Textile monitoring (weaving)ESP32 PLCMQTTWiFiCommunication
Offline-first MQTT data logging with SD buffering
The factory WiFi will go down — the only question is whether you lose production data when it does. This example monitors a machine (state inputs + a production pulse counter) and publishes over MQTT, while writing every message to a daily file on the SD card first. When the network returns, nothing is missing. This is the offline-first pattern we run on knitting machines in production.
Events first, snapshots second
A change on any input publishes an event immediately — sub-second visibility of machine stops. A full snapshot with the pulse counter goes out every 20 s as a heartbeat. Both carry a unique message ID (PLC id + RTC timestamp + millis) so the backend can deduplicate and audit.
The SD card is the source of truth
publicar() writes to the daily JSON file BEFORE attempting MQTT. Connectivity becomes an optimisation, not a dependency. Files named YYYY-MM-DD.json make manual recovery and HTTP bulk-upload trivial.
Non-blocking reconnection
WiFi reconnection attempts are rate-limited to one every 10 s and never block the loop: the machine keeps being monitored at full speed while the network is away. A hardware RTC synced by NTP keeps timestamps honest across reboots.

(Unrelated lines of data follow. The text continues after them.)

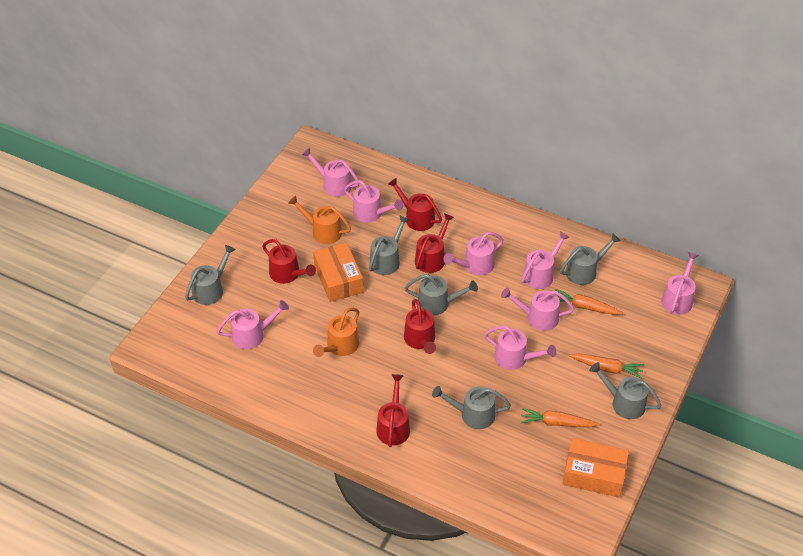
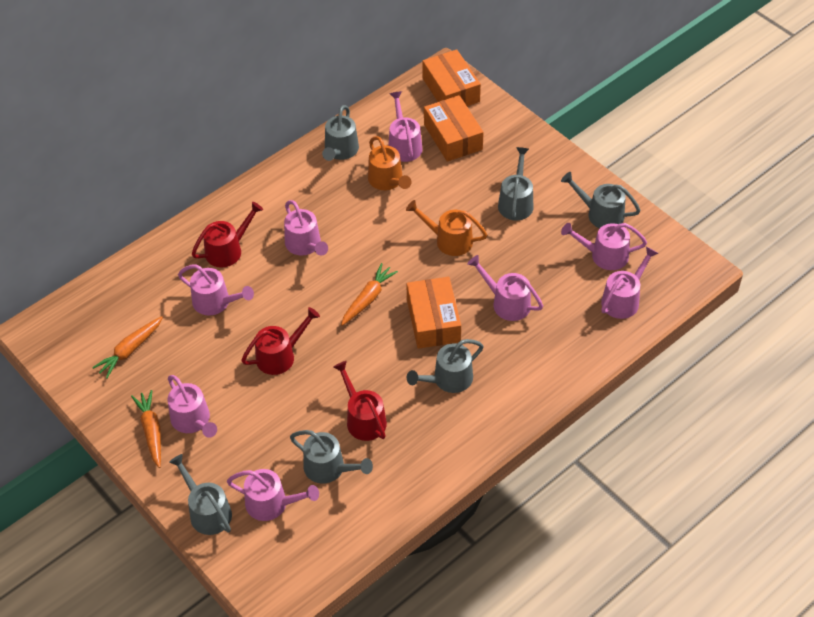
orange box: 2 -> 3
red watering can: 5 -> 3

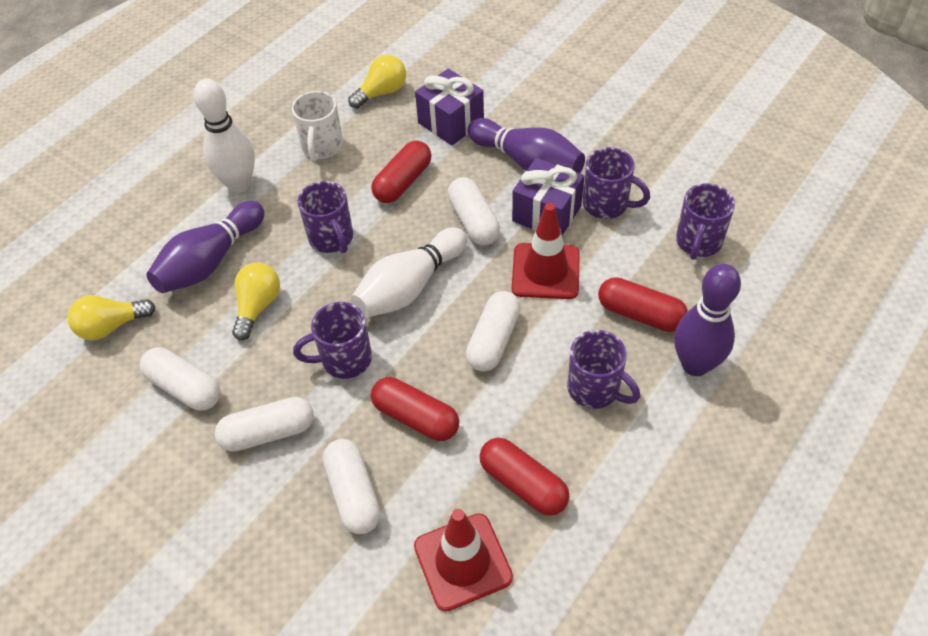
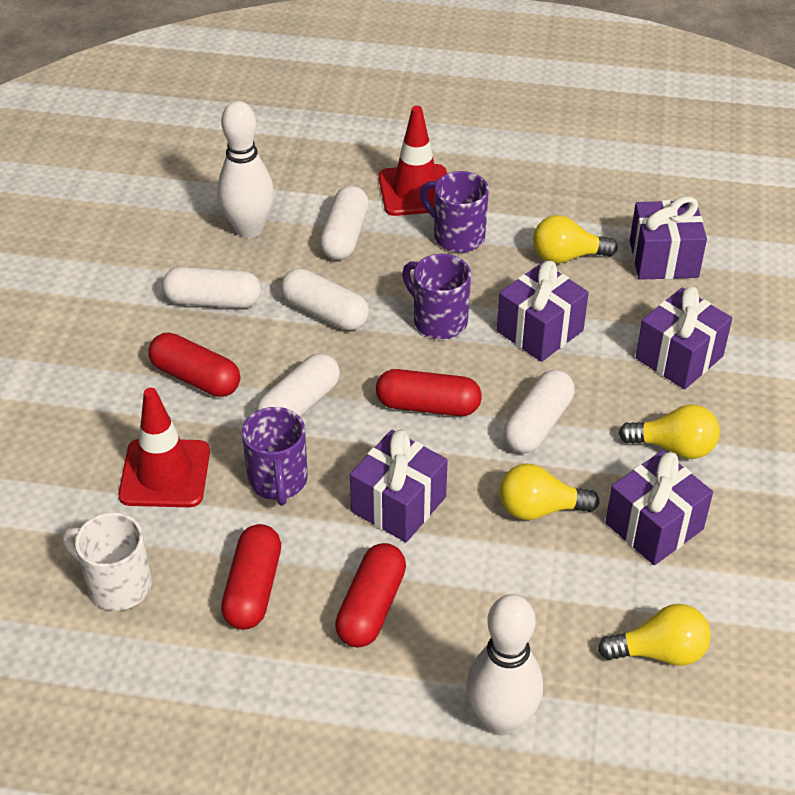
purple bowling pin: 3 -> 0
purple gift: 2 -> 5
purple mug: 5 -> 3
yellow light bulb: 3 -> 4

A snippet from the implementation
Straight from the example as deployed on the ESP32 PLC — copy it freely:
void setup() {
Serial.begin(115200);
for (int i = 0; i < NPINS; i++) { pinMode(pins[i], INPUT); lastState[i] = digitalRead(pins[i]); }
attachInterrupt(I0_0, [] { pulses++; }, FALLING); // production counter
SD.begin();
RTC.begin();
checkWiFi();
mqtt.setServer(MQTT_HOST, MQTT_PORT);
uint32_t t0 = millis(); // initial WiFi wait (max 15 s)

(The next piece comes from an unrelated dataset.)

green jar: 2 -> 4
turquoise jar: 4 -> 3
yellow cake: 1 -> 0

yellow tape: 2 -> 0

while (WiFi.status() != WL_CONNECTED && millis() - t0 < 15000) delay(500);
if (WiFi.status() == WL_CONNECTED) syncRTC();
}The full example is a complete program — wiring header, setup and main loop — ready to adapt to your application.

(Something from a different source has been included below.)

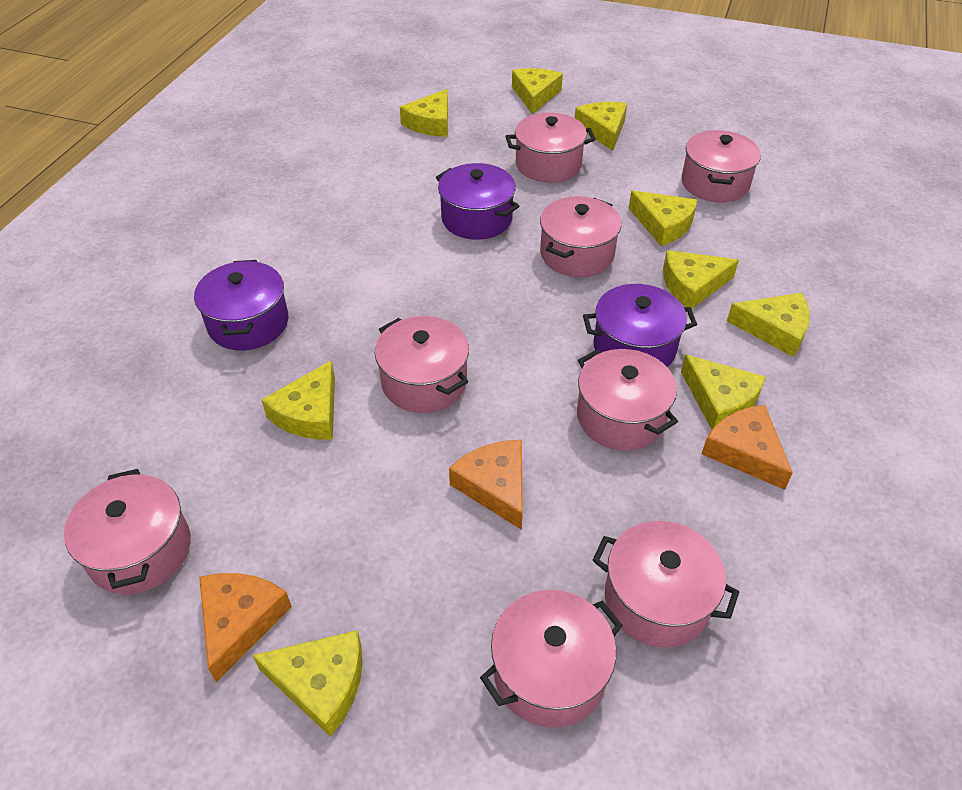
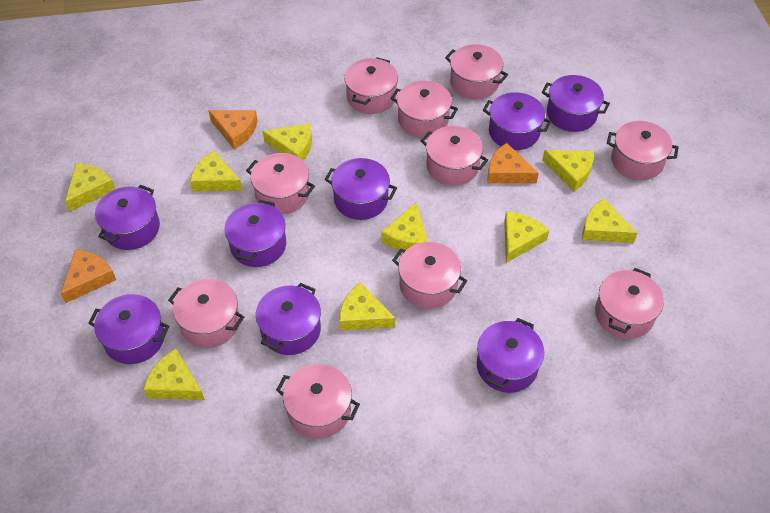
pink pot: 8 -> 10
purple pot: 3 -> 8

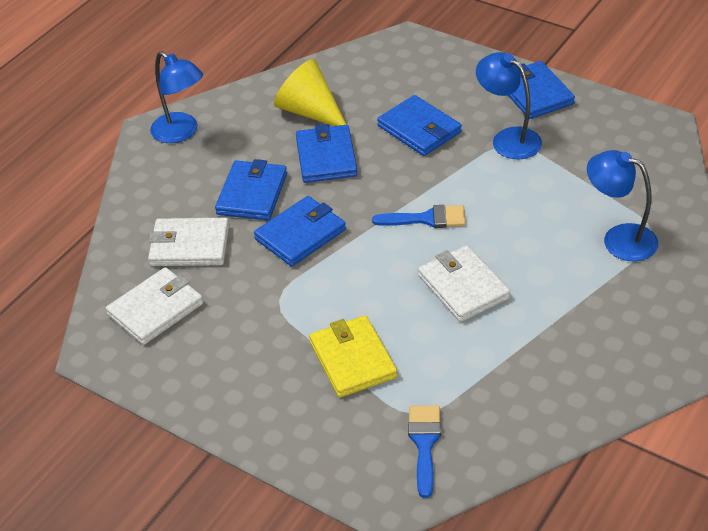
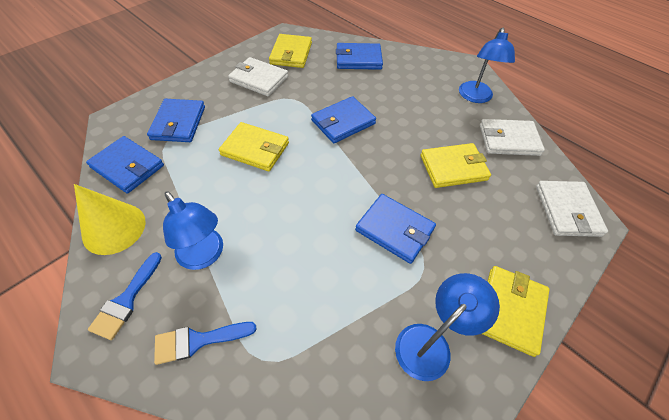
yellow wallet: 1 -> 4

Frequently asked questions
How do I recover the buffered data?
Either replay the daily files over MQTT on reconnect, or expose an HTTP upload endpoint — our production version posts the files to Node-RED with basic auth.
How fast can the pulse counter go?
The counter runs on a hardware interrupt, so thousands of pulses per second are no problem; the 20 s snapshot just reports the accumulated count.
Which broker should I use?
Any MQTT 3.1.1 broker works; we typically run Mosquitto on an on-prem concentrator with Node-RED for dashboards and database persistence.